The “affordable urban living” delusion

The 7 Park Road development is a perfect illustration of the delusion that clouds our society.  It is billed as “affordable urban living” and yet shows all the hallmarks of waste and excess that push prices up and make it anything but affordable.  It demonstrates why cost of living is out of control and why we struggle to recover our economy.  It is of little doubt that the developers and architects mean well but they simply are so disconnected from the reality of the needs of affordable living that it is truly saddening.

Here’s a sample floorplan for a C type unit of 793 square feet.

It features:

  • Two bathrooms, one featuring a bathtub
  • A “walk in” closet that you have to walk through to get to one of the bathrooms
  • A massive kitchen with dishwasher, double sink and bar style seating
  • A massive living/diving area
  • A massive balcony

Who honestly is the target audience of this apartment?  Certainly it must target people with money to waste and is more deserving of the misguided “executive” label than “affordable”.  Too many people think that there are an abundance of people with money to waste. There was a long trend where nearly every one bedroom apartment listed on e-moo was listed as an “executive apartment” for ridiculous rates.  It’s sadly delusional.

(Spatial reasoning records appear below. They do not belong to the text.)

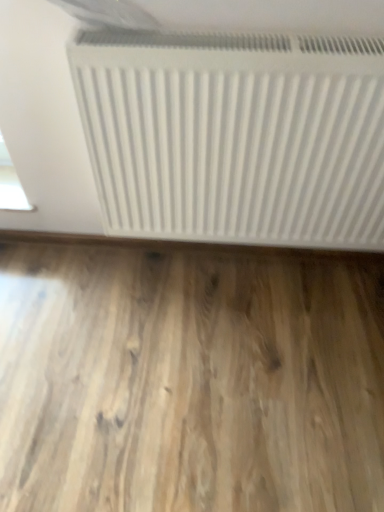
The image size is (384, 512). Find the location of `vacant space situated above light brown wood flooring at bottom (from a real-world perspective)`. vacant space situated above light brown wood flooring at bottom (from a real-world perspective) is located at coordinates (175, 364).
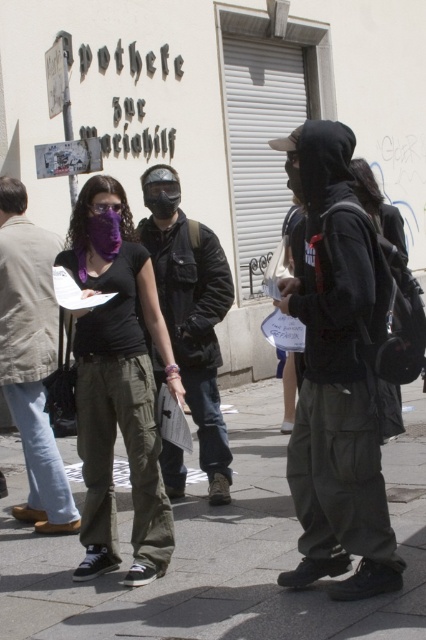
You are part of a protest and need to quickly identify the protective gear available. Which object is positioned lower in the scene between the matte black helmet at center and the purple matte goggles at center?

The matte black helmet at center is located below the purple matte goggles at center, so the helmet is positioned lower in the scene.

You are a photographer trying to capture a clear shot of both the matte black helmet at center and the purple matte goggles at center. Based on their sizes, which object should you focus on first to ensure it fits within your camera frame?

The matte black helmet at center might be wider than the purple matte goggles at center, so you should focus on capturing the matte black helmet at center first to ensure it fits within the frame.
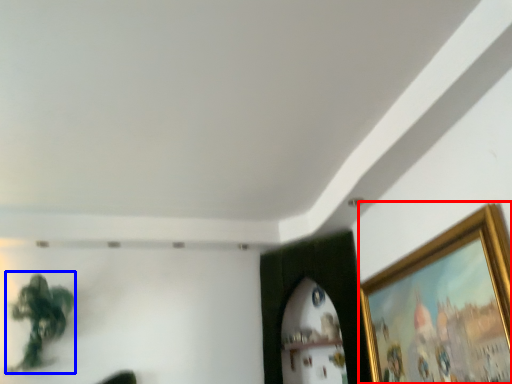
Question: Which of the following is the closest to the observer, picture frame (highlighted by a red box) or plant (highlighted by a blue box)?

Choices:
 (A) picture frame
 (B) plant

Answer: (A)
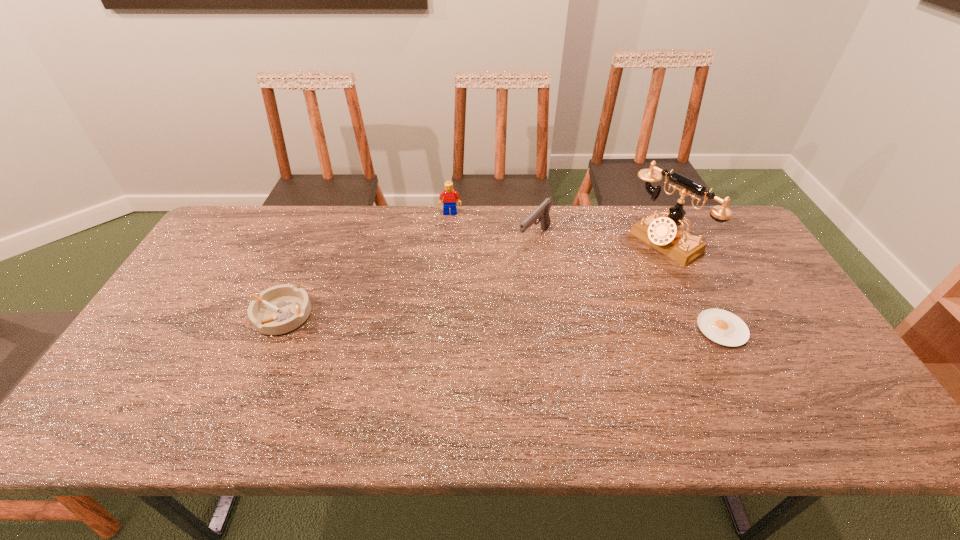
Image resolution: width=960 pixels, height=540 pixels. Identify the location of the second shortest object. (280, 309).

Find the location of a particular element. The height and width of the screenshot is (540, 960). the leftmost object is located at coordinates (x=280, y=309).

The image size is (960, 540). Find the location of `egg yolk`. egg yolk is located at coordinates (723, 327).

Where is `the third object from left to right`? the third object from left to right is located at coordinates (542, 212).

Locate an element on the screen. the fourth object from right to left is located at coordinates (449, 196).

Find the location of a particular element. The width and height of the screenshot is (960, 540). Lego is located at coordinates (449, 196).

You are a GUI agent. You are given a task and a screenshot of the screen. Output one action in this format:
    pyautogui.click(x=<x>, y=<y>)
    Task: Click on the tallest object
    This screenshot has height=540, width=960.
    Given the screenshot: What is the action you would take?
    click(666, 234)

Where is `free space located on the back of the ashtray`? This screenshot has height=540, width=960. free space located on the back of the ashtray is located at coordinates (312, 245).

Where is `free space located 0.300m on the back of the egg yolk`? Image resolution: width=960 pixels, height=540 pixels. free space located 0.300m on the back of the egg yolk is located at coordinates (678, 241).

Find the location of `free location located at the barrel of the third object from right to left`. free location located at the barrel of the third object from right to left is located at coordinates (496, 284).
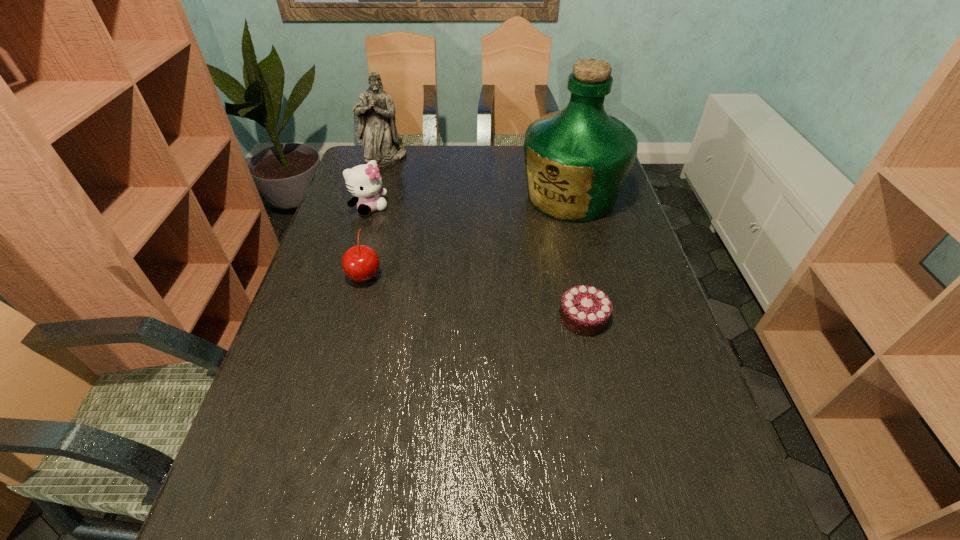
At what (x,y) coordinates should I click in order to perform the action: click on blank space at the left edge of the desktop. Please return your answer as a coordinate pair (x, y). The height and width of the screenshot is (540, 960). Looking at the image, I should click on (297, 361).

Image resolution: width=960 pixels, height=540 pixels. I want to click on free region at the right edge, so click(x=609, y=274).

This screenshot has height=540, width=960. In order to click on vacant point at the near left corner in this screenshot , I will do `click(258, 473)`.

Identify the location of vacant space in between the fourth tallest object and the liquor. (468, 236).

Where is `free spot between the nearest object and the kitten`? The image size is (960, 540). free spot between the nearest object and the kitten is located at coordinates (476, 263).

This screenshot has width=960, height=540. What are the coordinates of `vacant space that's between the shortest object and the liquor` in the screenshot? It's located at (577, 257).

The width and height of the screenshot is (960, 540). Find the location of `blank region between the tallest object and the third tallest object`. blank region between the tallest object and the third tallest object is located at coordinates (470, 202).

This screenshot has width=960, height=540. I want to click on vacant space that is in between the figurine and the liquor, so click(478, 177).

Locate an element on the screen. empty space between the fourth farthest object and the liquor is located at coordinates (468, 236).

Locate an element on the screen. free spot between the shortest object and the third tallest object is located at coordinates (476, 263).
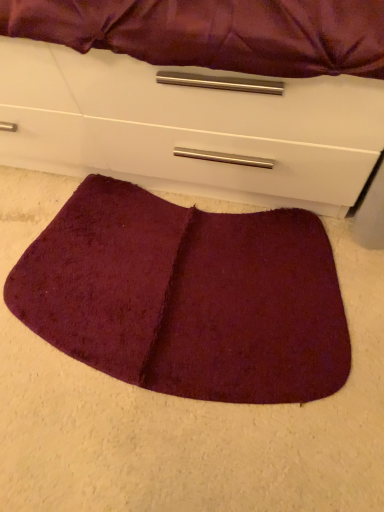
The height and width of the screenshot is (512, 384). I want to click on burgundy plush mat at lower center, so click(x=187, y=296).

Measure the distance between burgundy plush mat at lower center and camera.

The depth of burgundy plush mat at lower center is 33.46 inches.

What do you see at coordinates (187, 296) in the screenshot? The width and height of the screenshot is (384, 512). I see `burgundy plush mat at lower center` at bounding box center [187, 296].

The width and height of the screenshot is (384, 512). What are the coordinates of `matte white chest of drawers at lower center` in the screenshot? It's located at (190, 127).

What do you see at coordinates (190, 127) in the screenshot?
I see `matte white chest of drawers at lower center` at bounding box center [190, 127].

Identify the location of burgundy plush mat at lower center. (187, 296).

In the scene shown: Considering the relative positions of burgundy plush mat at lower center and matte white chest of drawers at lower center in the image provided, is burgundy plush mat at lower center to the right of matte white chest of drawers at lower center from the viewer's perspective?

Correct, you'll find burgundy plush mat at lower center to the right of matte white chest of drawers at lower center.

Considering the positions of objects burgundy plush mat at lower center and matte white chest of drawers at lower center in the image provided, who is in front, burgundy plush mat at lower center or matte white chest of drawers at lower center?

matte white chest of drawers at lower center is more forward.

Let’s step back for a minute, skip the executive delusion and assume something more realistic. Let’s assume the target audience is young single professionals, both Bermudian and expat, who would either rent or buy.

First off, most working young professionals spend a great deal of time in the office, often working late into the evening and then hoping to either relax or go out and do something after work.  While personally I love to cook, most young professionals don’t have time to do a lot of cooking.  A massive kitchen is an excess that adds a lot of expense for something that would be underused.  It’s an unnecessary means to push up the price and make the unit less attractive.

Then there’s the question of 2 bathrooms.  Why would a young professional, even a couple, living in a one bedroom apartment need two bathrooms?  That’s twice the cleaning and it suggests that for some reason they spend so much time entertaining that there is a need for a separate bathroom.  Again, this is an excess that the vast majority of the time would be underused because it is unnecessary.  It again pushes up the price and makes the unit less attractive for limited gain.

Then there’s the overall layout, its huge. A large living room and balcony are nice to haves. Most would love to have large spaces but again, much of it would likely be underused. Large underused spaces push up the cost of buying or renting.  They’re nice, but when you add each of these things up, it moves further and further away from “affordable”.

Nothing about this development matches the “affordable” label they’ve put on it.  It exemplifies waste and excess. This is a perfect example of the disconnect that Bermuda has with reality. We’re not catering to the real needs of the populace and instead catering to unrealistic daydreams. There is a false belief that everyone who works in international business is happy to waste the money they work hard for. This is why there are always apartments available to rent or buy in buildings like Atlantis and Dundonald, because few are interested in wasting that kind of money.

What we really need are urban living options that are truly affordable. You don’t have to look very far for ideas of what that is. Take New York’s first micro apartment development as a great example: Carmel Place. Beautiful apartments that maximize usable space in the name of affordability. This is then blended with an innovative service called Ollie that aims to add some of the amenities and convenience of a hotel to everyday living that caters very well to the young working professional.

You can literally fit two of these apartments in the space of one of the proposed 7 Park Road units. Here are some sample floorplans which maximize useable space and yet reduce the overall apartment size by nearly half. If the footprint is cut in half, hopefully the price could substantially be reduced making it more accessible for purchasing to live in or use as a rental.

Bermuda needs to get realistic.  “Affordable urban living” needs to actually be affordable. Housing remains excessively overpriced and as a result, our cost of living remains excessively high.  It makes everything difficult. Town could readily house more people, more affordably, without straining the island’s infrastructure. Doing so could remove many of the roadblocks we have on the road to recovery.  Sadly, we’re still delusional in embracing waste and excess rather than doing what it takes to deliver true affordability.